Retype the text lines from all of the records below exactly as they appear, character for character, and leave the pictures out of your answer.

━━━━━━━━━━━━━━━━

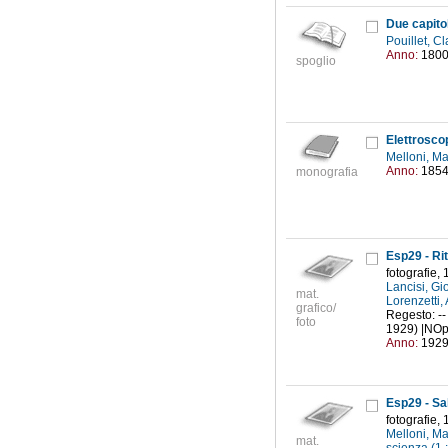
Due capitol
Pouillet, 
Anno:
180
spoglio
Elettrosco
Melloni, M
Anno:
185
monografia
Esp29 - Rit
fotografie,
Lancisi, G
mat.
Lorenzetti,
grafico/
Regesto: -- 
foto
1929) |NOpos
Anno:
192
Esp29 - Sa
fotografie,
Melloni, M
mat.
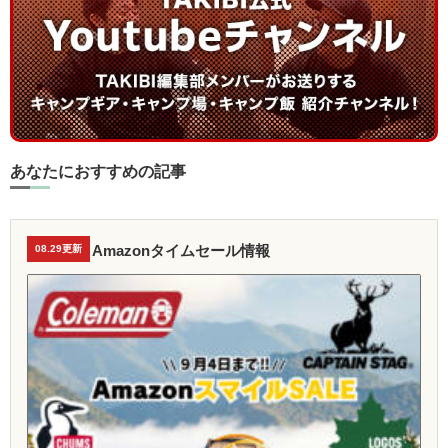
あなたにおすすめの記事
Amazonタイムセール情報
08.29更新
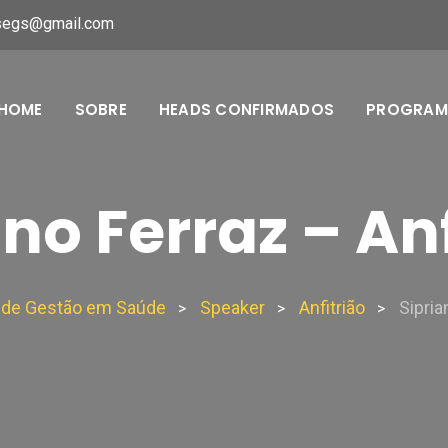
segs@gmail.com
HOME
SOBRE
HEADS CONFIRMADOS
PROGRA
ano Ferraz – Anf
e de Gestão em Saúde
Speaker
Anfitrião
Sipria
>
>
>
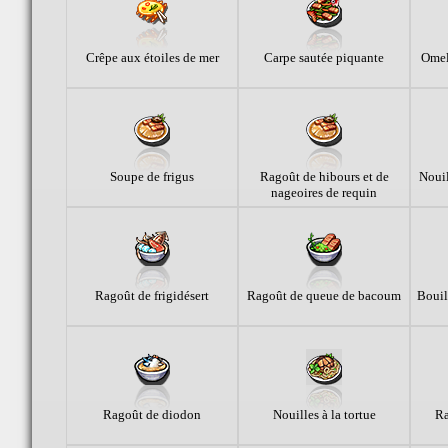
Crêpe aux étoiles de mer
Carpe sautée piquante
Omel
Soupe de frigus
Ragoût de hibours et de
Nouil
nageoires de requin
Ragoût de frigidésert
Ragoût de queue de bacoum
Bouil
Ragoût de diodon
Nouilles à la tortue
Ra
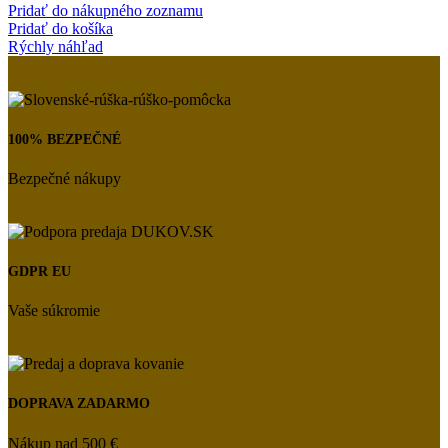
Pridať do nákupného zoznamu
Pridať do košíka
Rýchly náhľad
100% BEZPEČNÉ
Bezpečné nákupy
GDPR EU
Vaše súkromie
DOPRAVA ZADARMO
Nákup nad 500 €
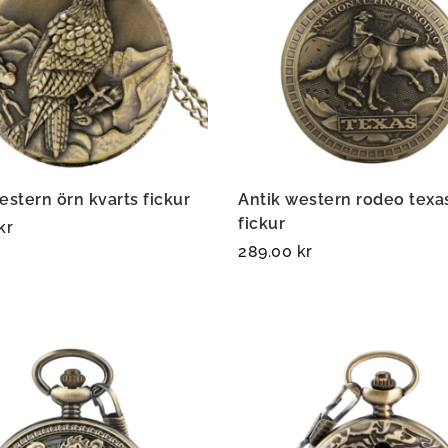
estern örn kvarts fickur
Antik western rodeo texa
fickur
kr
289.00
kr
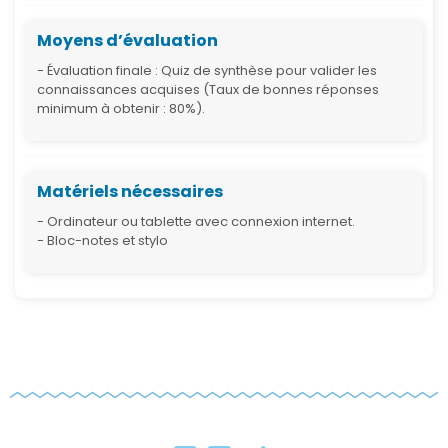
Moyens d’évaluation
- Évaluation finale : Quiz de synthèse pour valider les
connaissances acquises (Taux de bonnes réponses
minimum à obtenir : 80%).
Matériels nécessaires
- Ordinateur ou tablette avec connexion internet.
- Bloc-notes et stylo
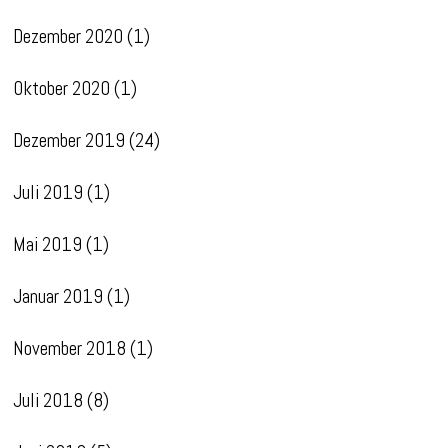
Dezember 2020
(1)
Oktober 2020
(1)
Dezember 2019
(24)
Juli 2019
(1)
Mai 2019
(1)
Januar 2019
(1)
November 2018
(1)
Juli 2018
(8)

━━━━━━━━━━━━━━━━

### Task output
Due capitol
Pouillet, 
Anno:
180
spoglio
Elettrosco
Melloni, M
Anno:
185
monografia
Esp29 - Rit
fotografie,
Lancisi, G
mat.
Lorenzetti,
grafico/
Regesto: -- 
foto
1929) |NOpos
Anno:
192
Esp29 - Sa
fotografie,
Melloni, M
mat.
あなたにおすすめの記事
Amazonタイムセール情報
08.29更新
segs@gmail.com
HOME
SOBRE
HEADS CONFIRMADOS
PROGRA
ano Ferraz – Anf
e de Gestão em Saúde
Speaker
Anfitrião
Sipria
>
>
>
Crêpe aux étoiles de mer
Carpe sautée piquante
Omel
Soupe de frigus
Ragoût de hibours et de
Nouil
nageoires de requin
Ragoût de frigidésert
Ragoût de queue de bacoum
Bouil
Ragoût de diodon
Nouilles à la tortue
Ra
Pridať do nákupného zoznamu
Pridať do košíka
Rýchly náhľad
100% BEZPEČNÉ
Bezpečné nákupy
GDPR EU
Vaše súkromie
DOPRAVA ZADARMO
Nákup nad 500 €
estern örn kvarts fickur
Antik western rodeo texa
fickur
kr
289.00
kr
Moyens d’évaluation
- Évaluation finale : Quiz de synthèse pour valider les
connaissances acquises (Taux de bonnes réponses
minimum à obtenir : 80%).
Matériels nécessaires
- Ordinateur ou tablette avec connexion internet.
- Bloc-notes et stylo
Dezember 2020
(1)
Oktober 2020
(1)
Dezember 2019
(24)
Juli 2019
(1)
Mai 2019
(1)
Januar 2019
(1)
November 2018
(1)
Juli 2018
(8)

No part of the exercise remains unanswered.